Bob Roberts (1992)

reviewed by
Jon Webb


                              BOB ROBERTS
                       A film review by Jon Webb
                        Copyright 1992 Jon Webb

Tim Robbins plays a right-wing Christian fundamentalist folk singer who is running for Senator from Pennsylvania. The movie is supposed to be funny (it started as a "Saturday Night Live" skit), with Robbins singing songs like "Times are Changing Back" and "Complain, Complain, Complain" (about welfare recipients). But it's also supposed to be a serious attack on our present political structure, as it raises several familiar issues: for example, the import of drugs into this country to finance the Contras and diversion of money from failed S&Ls into right-wing causes.

The problem with this film is that it never quite gets to be either a parody or an "enhanced" documentary, like JFK. You have on the one hand Gore Vidal (as the incumbent senator) railing against the NSC secretly running the country, and on the other hand song lyrics something like "We marched for the poor, we marched to be free, we marched for self-interest..." and "This land is my land, this land is our land...." It's a little too serious to be funny, and a little too funny to be serious.

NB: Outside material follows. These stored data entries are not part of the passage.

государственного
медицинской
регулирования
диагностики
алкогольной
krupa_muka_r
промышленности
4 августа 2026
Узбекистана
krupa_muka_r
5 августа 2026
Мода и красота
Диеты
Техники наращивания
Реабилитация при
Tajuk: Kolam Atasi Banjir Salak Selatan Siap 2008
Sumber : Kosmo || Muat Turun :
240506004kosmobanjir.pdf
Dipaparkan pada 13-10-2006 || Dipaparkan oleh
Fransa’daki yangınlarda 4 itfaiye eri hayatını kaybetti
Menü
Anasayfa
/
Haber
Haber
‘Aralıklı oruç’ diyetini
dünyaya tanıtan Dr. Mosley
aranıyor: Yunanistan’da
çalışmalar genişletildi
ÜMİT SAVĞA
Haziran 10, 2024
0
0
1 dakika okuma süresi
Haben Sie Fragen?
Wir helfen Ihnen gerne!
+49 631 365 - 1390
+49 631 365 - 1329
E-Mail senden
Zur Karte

It's still fun, though. Giancarlo Esposito is great as the anti-establishment reporter who follows Bob Roberts around and digs up the dirt connecting him with a failed S&L and drug-running (somehow he seems to have avoided being caught up with INSLAW, unless one of his employees was discussing it in German or Japanese). Tim Robbins himself has just about the right blend of passion and humor that a right-wing folk singer would have. Some of his followers acquire the hypnotized eyes of youth before an idol, and that's fun too. The MTV videos are quite good, blending the kind of quirkiness that would appeal to the young with right wing passion. And there are a lot of cameo appearances; it's almost as if this film had the same kind of appeal for stars wanting to make as statement with a day or two of work that JFK did.

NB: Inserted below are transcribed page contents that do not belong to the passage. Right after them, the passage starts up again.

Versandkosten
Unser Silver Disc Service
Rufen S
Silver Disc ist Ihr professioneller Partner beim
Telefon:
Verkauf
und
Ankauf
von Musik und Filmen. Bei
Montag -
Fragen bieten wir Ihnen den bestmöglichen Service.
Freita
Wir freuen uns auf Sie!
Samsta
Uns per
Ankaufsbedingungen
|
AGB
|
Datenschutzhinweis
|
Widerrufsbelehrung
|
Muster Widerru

But I wish that Robbins (who directed the film) had either restrained himself and made the movie as an ironic send-up of right-wing politics, or really let himself go, the way Oliver Stone did, and really tried to convince us that all this was true, more or less. These days, with Bush all but defeated, in significant part because of the prominence of right-wing fundamentalists during the Republican convention, simply raising the spectre of the right wing doesn't provide enough scare value to drive a film.